◆ **WRITTEN TASK**
Your task is to copy the records that follow exactly, minus any images.

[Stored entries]
##############################
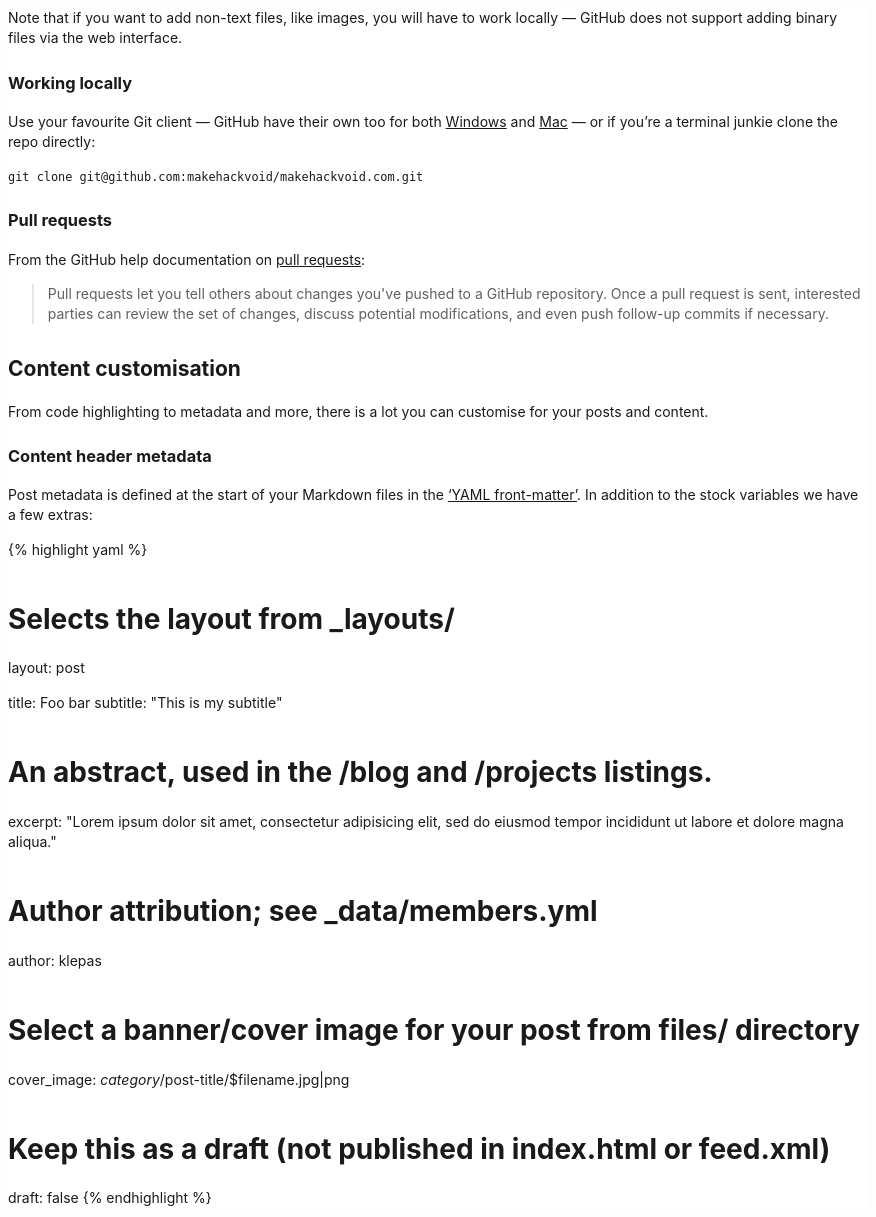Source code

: Note that if you want to add non-text files, like images, you will have to work locally — GitHub does not support adding binary files via the web interface.

### Working locally

Use your favourite Git client — GitHub have their own too for both [Windows](https://windows.github.com/) and [Mac](https://mac.github.com/) — or if you’re a terminal junkie clone the repo directly:

`git clone git@github.com:makehackvoid/makehackvoid.com.git`

### Pull requests

From the GitHub help documentation on [pull requests](https://help.github.com/articles/using-pull-requests):

> Pull requests let you tell others about changes you've pushed to a GitHub repository. Once a pull request is sent, interested parties can review the set of changes, discuss potential modifications, and even push follow-up commits if necessary.

## Content customisation

From code highlighting to metadata and more, there is a lot you can customise for your posts and content.

### Content header metadata

Post metadata is defined at the start of your Markdown files in the [‘YAML front-matter’](https://jekyllrb.com/docs/frontmatter/). In addition to the stock variables we have a few extras:

{% highlight yaml %}
# Selects the layout from _layouts/
layout: post

title: Foo bar
subtitle: "This is my subtitle"

# An abstract, used in the /blog and /projects listings.
excerpt: "Lorem ipsum dolor sit amet, consectetur adipisicing elit, sed do eiusmod tempor incididunt ut labore et dolore magna aliqua."

# Author attribution; see _data/members.yml
author: klepas

# Select a banner/cover image for your post from files/ directory
cover_image: $category/$post-title/$filename.jpg|png

# Keep this as a draft (not published in index.html or feed.xml)
draft: false
{% endhighlight %}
##############################
◆ **ANSWER FOR THE TASK**
Source code

: Note that if you want to add non-text files, like images, you will have to work locally — GitHub does not support adding binary files via the web interface.

### Working locally

Use your favourite Git client — GitHub have their own too for both [Windows](https://windows.github.com/) and [Mac](https://mac.github.com/) — or if you’re a terminal junkie clone the repo directly:

`git clone git@github.com:makehackvoid/makehackvoid.com.git`

### Pull requests

From the GitHub help documentation on [pull requests](https://help.github.com/articles/using-pull-requests):

> Pull requests let you tell others about changes you've pushed to a GitHub repository. Once a pull request is sent, interested parties can review the set of changes, discuss potential modifications, and even push follow-up commits if necessary.

## Content customisation

From code highlighting to metadata and more, there is a lot you can customise for your posts and content.

### Content header metadata

Post metadata is defined at the start of your Markdown files in the [‘YAML front-matter’](https://jekyllrb.com/docs/frontmatter/). In addition to the stock variables we have a few extras:

{% highlight yaml %}
# Selects the layout from _layouts/
layout: post

title: Foo bar
subtitle: "This is my subtitle"

# An abstract, used in the /blog and /projects listings.
excerpt: "Lorem ipsum dolor sit amet, consectetur adipisicing elit, sed do eiusmod tempor incididunt ut labore et dolore magna aliqua."

# Author attribution; see _data/members.yml
author: klepas

# Select a banner/cover image for your post from files/ directory
cover_image: $category/$post-title/$filename.jpg|png

# Keep this as a draft (not published in index.html or feed.xml)
draft: false
{% endhighlight %}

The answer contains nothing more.